__Task description__:
Copy the forum discussion on high-angle plane frogs verbatim from "Steven, I appreciate" to "on table tops.".

__Given text__:
▼

I don't see any difference between a board planed with a standard angle frog and the 55 degree high angle frog, so the high angle frog offers better performance (for me) with the only downside being that it is harder to push (I consider it a good workout).

As an aside, I have the Lie-Nielsen Low Angle Jack Plane which I use mostly for roughing out stock. The blade I use most with this plane has a heavy camber and I can adjust the mouth to take a very aggressive cut, plus it is very easy to push (bevel up). After that, I follow up with my #7 (with the 55 degree HAF) and almost don't need to go to my #4 or #4 1/2. The only reason I do follow up with a smoother is to lessen the valleys created by the camber on my jointer (my smoother also has some camber, but it is very slight). I have the toothed blade for my Low Angle Jack and have never used it, any problems created during the roughing stage are quickly solved once I switch to my jointer. The reason I originally switched to using planes with the 55 degree HAF had to do with one of the spare blades for my Low Angle Jack; I sharpened the secondary bevel on that blade to 50 degrees which made the overall angle 62 degrees (the blade is bedded at 12 degrees). The results spoke for themselves, so I made the switch.

Sorry for the long winded reply; someone who is more educated about the differences in frog angles would have probably given a more concise reply.

Steven


----------



## paratrooper34 (Apr 27, 2010)

Steven, I appreciate the long winded reply. Makes total sense as to me now why you use them. Thanks!


----------



## donwilwol (May 16, 2011)

I was going to ask the same question Mike. The high angle is sweet as a smoother. I'll bet that #7 is great on table tops.

▲

__Stored data__:
▼

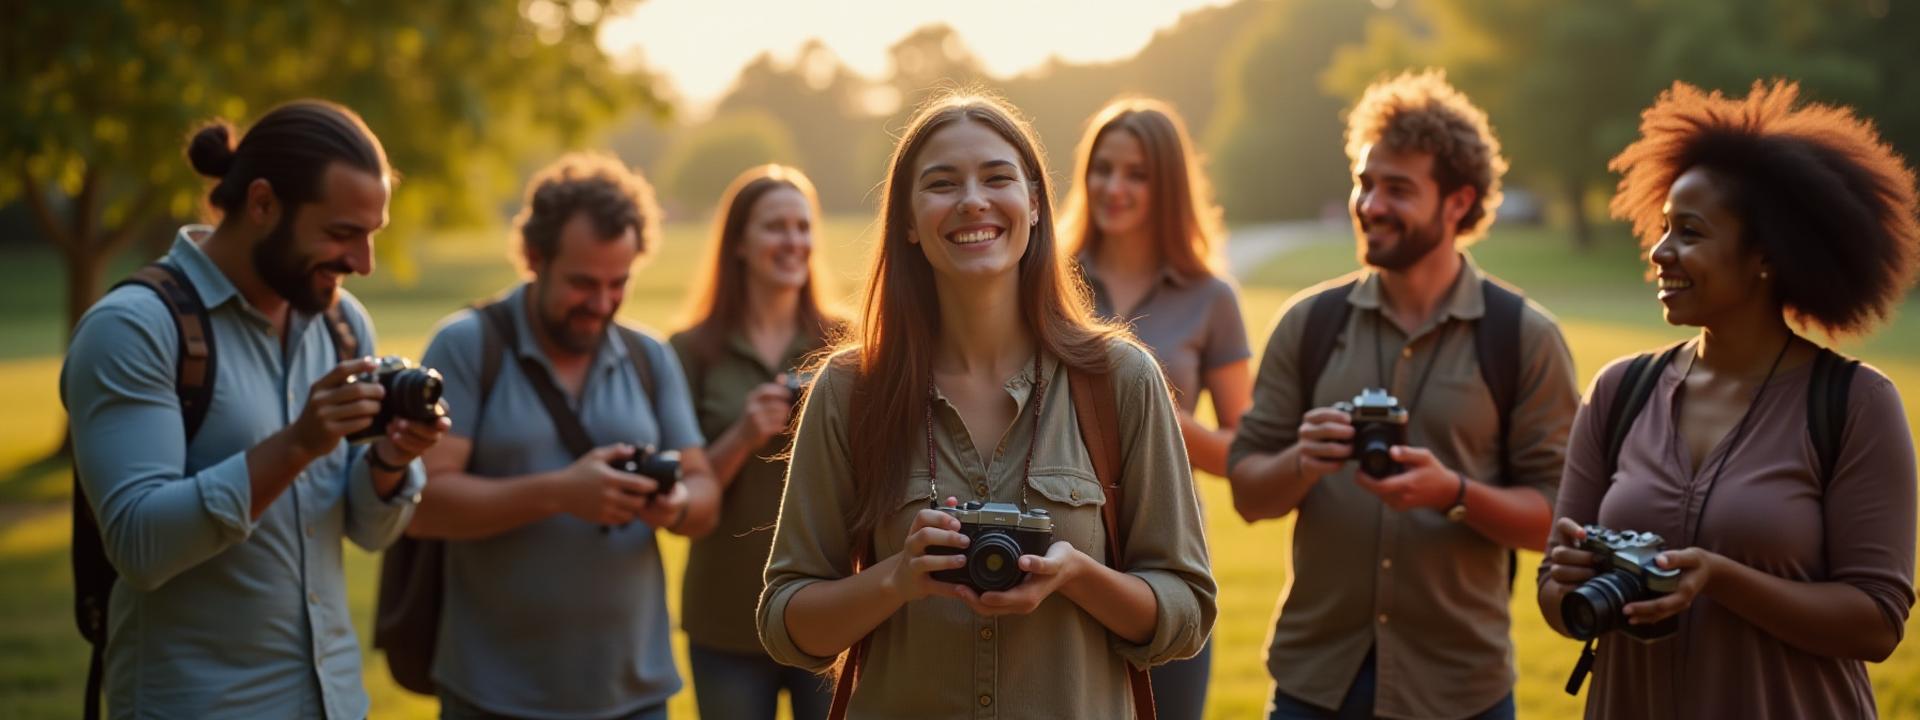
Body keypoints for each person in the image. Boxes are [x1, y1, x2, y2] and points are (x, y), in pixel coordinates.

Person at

▲

__Output of the exercise__:
Steven, I appreciate the long winded reply. Makes total sense as to me now why you use them. Thanks!


----------



## donwilwol (May 16, 2011)

I was going to ask the same question Mike. The high angle is sweet as a smoother. I'll bet that #7 is great on table tops.